Infrared, Submillimeter, and Millimeter Observations of the
Soft Gamma-Ray Repeaters
Smith, I. A., Joyce, R., Schultz, A. S. B., Hurley, K., Vrba, F. J.,
Hartmann, D., Kouveliotou, C., Van Paradijs, J., Waters, L. B. F. M.,
Chernin, L. M., Durouchoux, P., Corbel, S., and Wallyn, P.
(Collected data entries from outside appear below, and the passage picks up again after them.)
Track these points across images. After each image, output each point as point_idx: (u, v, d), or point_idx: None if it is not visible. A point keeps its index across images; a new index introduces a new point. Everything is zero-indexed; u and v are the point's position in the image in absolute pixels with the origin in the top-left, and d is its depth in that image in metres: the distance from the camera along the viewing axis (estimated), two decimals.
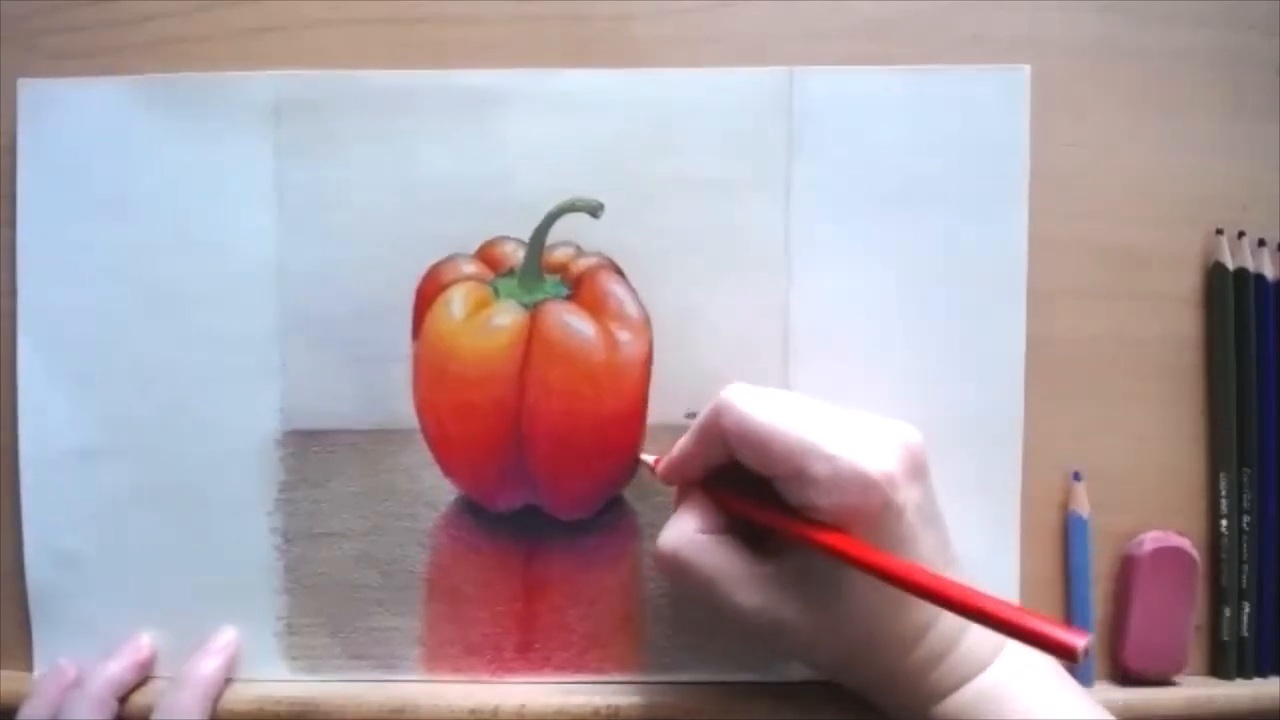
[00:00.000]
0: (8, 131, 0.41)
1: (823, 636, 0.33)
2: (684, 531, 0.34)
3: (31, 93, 0.41)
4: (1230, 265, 0.41)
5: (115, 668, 0.39)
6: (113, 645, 0.40)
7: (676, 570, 0.34)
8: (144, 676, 0.40)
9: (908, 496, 0.32)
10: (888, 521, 0.32)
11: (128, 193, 0.41)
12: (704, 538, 0.34)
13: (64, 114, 0.41)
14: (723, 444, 0.34)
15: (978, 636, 0.34)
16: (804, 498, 0.32)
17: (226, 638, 0.40)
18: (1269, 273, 0.41)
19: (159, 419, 0.41)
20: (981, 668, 0.33)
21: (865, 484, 0.31)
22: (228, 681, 0.40)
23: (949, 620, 0.33)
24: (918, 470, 0.33)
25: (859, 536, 0.31)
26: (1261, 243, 0.41)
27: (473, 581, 0.41)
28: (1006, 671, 0.33)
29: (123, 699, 0.39)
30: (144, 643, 0.40)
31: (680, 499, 0.37)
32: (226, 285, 0.41)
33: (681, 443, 0.36)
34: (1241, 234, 0.41)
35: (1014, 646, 0.34)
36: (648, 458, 0.39)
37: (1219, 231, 0.41)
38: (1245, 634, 0.41)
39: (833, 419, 0.33)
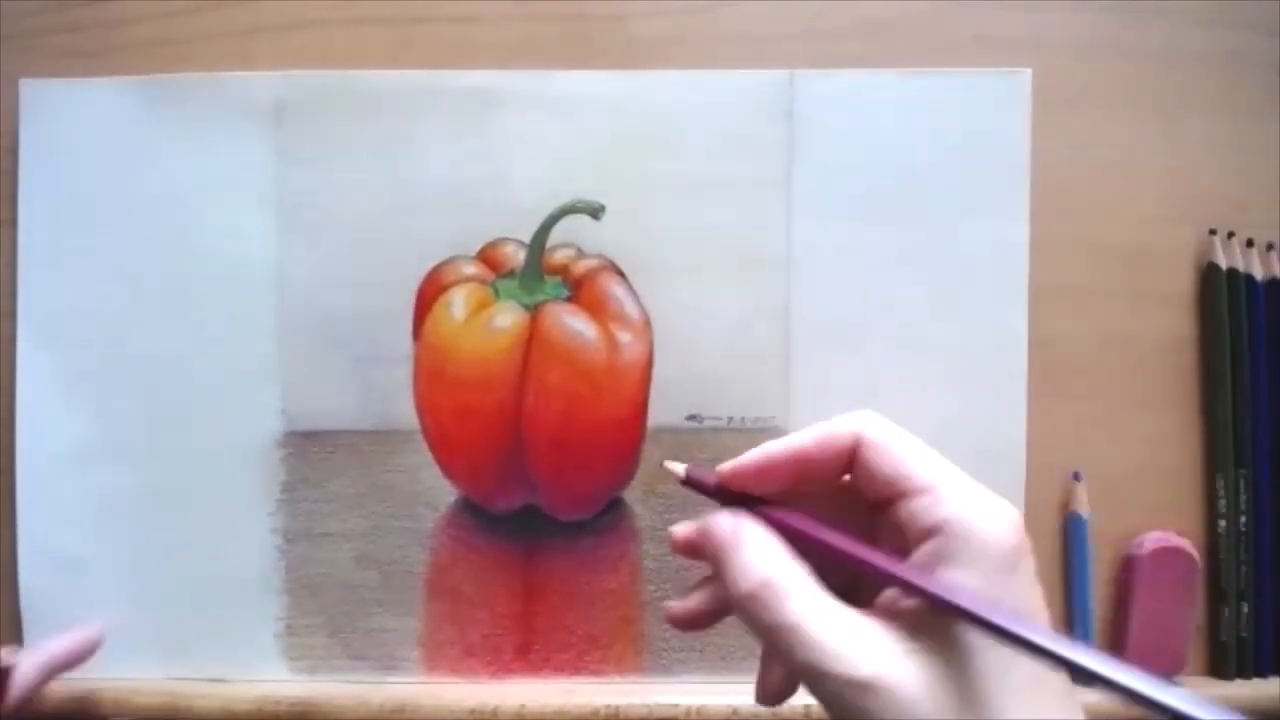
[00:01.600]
0: (8, 132, 0.41)
1: (929, 711, 0.25)
2: (774, 558, 0.27)
3: (32, 93, 0.41)
4: (1223, 265, 0.41)
5: (59, 647, 0.38)
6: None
7: (765, 603, 0.26)
8: (84, 657, 0.39)
9: (1029, 556, 0.26)
10: (1018, 577, 0.26)
11: (128, 193, 0.41)
12: (796, 565, 0.26)
13: (65, 114, 0.41)
14: (836, 454, 0.28)
15: None
16: (933, 515, 0.26)
17: (90, 627, 0.39)
18: (1257, 272, 0.41)
19: (159, 419, 0.41)
20: None
21: (1005, 516, 0.26)
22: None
23: None
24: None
25: (981, 583, 0.25)
26: (1250, 243, 0.41)
27: (472, 582, 0.41)
28: None
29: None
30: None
31: (733, 529, 0.28)
32: (226, 286, 0.41)
33: (772, 447, 0.28)
34: (1231, 234, 0.41)
35: None
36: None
37: (1212, 232, 0.41)
38: (1244, 634, 0.41)
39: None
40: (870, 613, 0.26)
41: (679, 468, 0.30)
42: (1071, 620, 0.41)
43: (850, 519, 0.28)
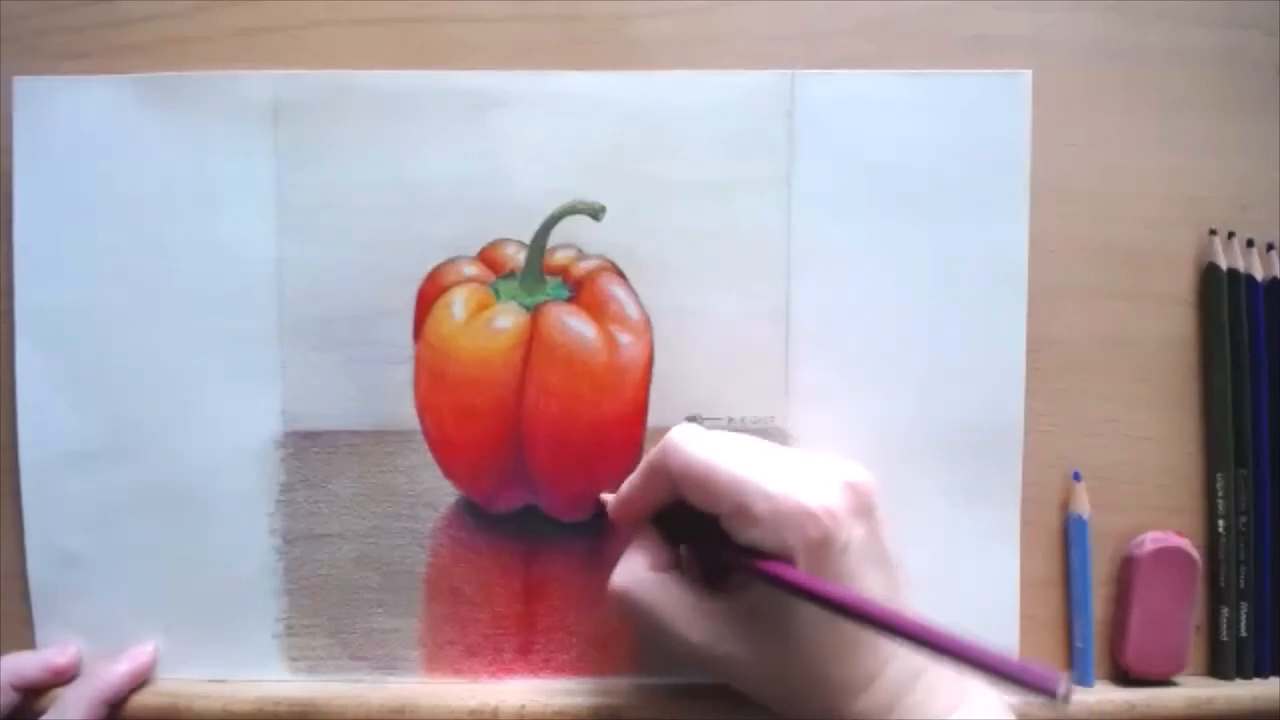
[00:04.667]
0: (9, 131, 0.41)
1: (769, 675, 0.33)
2: (634, 570, 0.35)
3: (27, 91, 0.40)
4: (1223, 265, 0.41)
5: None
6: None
7: (627, 608, 0.35)
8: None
9: (850, 533, 0.32)
10: (829, 557, 0.31)
11: (125, 192, 0.41)
12: (654, 575, 0.35)
13: (60, 112, 0.40)
14: (669, 482, 0.34)
15: (932, 687, 0.32)
16: (748, 536, 0.32)
17: (142, 648, 0.40)
18: (1257, 273, 0.41)
19: (159, 420, 0.41)
20: None
21: (804, 517, 0.31)
22: (137, 690, 0.40)
23: (900, 668, 0.32)
24: (862, 508, 0.32)
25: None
26: (1250, 243, 0.41)
27: (473, 583, 0.41)
28: None
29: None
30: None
31: (632, 537, 0.37)
32: (226, 286, 0.41)
33: (630, 481, 0.36)
34: (1231, 234, 0.41)
35: (974, 702, 0.33)
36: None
37: (1212, 232, 0.41)
38: (1244, 634, 0.41)
39: (777, 458, 0.33)
40: (723, 595, 0.34)
41: (608, 497, 0.39)
42: (1071, 620, 0.41)
43: None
The Soft Gamma-Ray Repeaters appear to be a completely new manifestation
of neutron stars.
While a counterpart to SGR 0525-66 has only been detected in X-rays,
SGR 1806-20 and SGR 1900+14 have highly unusual stellar counterparts,
whose spectra peak in the infrared.
Their infrared spectra appear to contain several components:
the photospheric emission from star(s) dominates at shorter wavelengths,
a bright point source dominates at 25 microns, while an extended source
dominates at 60 microns.
However, they have not been detected at submillimeter or millimeter
wavelengths.
The longer wavelength spectra are inconsistent with monoenergetic
synchrotron and black body radiation models, but are consistent with
simple dust models.
We review here our latest millimeter, submillimeter, and
infrared observations.
We also include a preliminary analysis of higher resolution infrared
spectra of SGR 1806-20 and SGR 1900+14 taken recently by the
Cryogenic Spectrometer at the Kitt Peak 4-m telescope.
These confirm earlier observations that suggested SGR 1806-20 has
an outflow, and that the stars comprising the counterpart
to SGR 1900+14 have very similar spectra.
Status:
1997, ESA SP-382, ed. C. Winkler, T. J.-L.
Courvoisier, and Ph. Durouchoux (Noordwijk: ESA Publications), 191.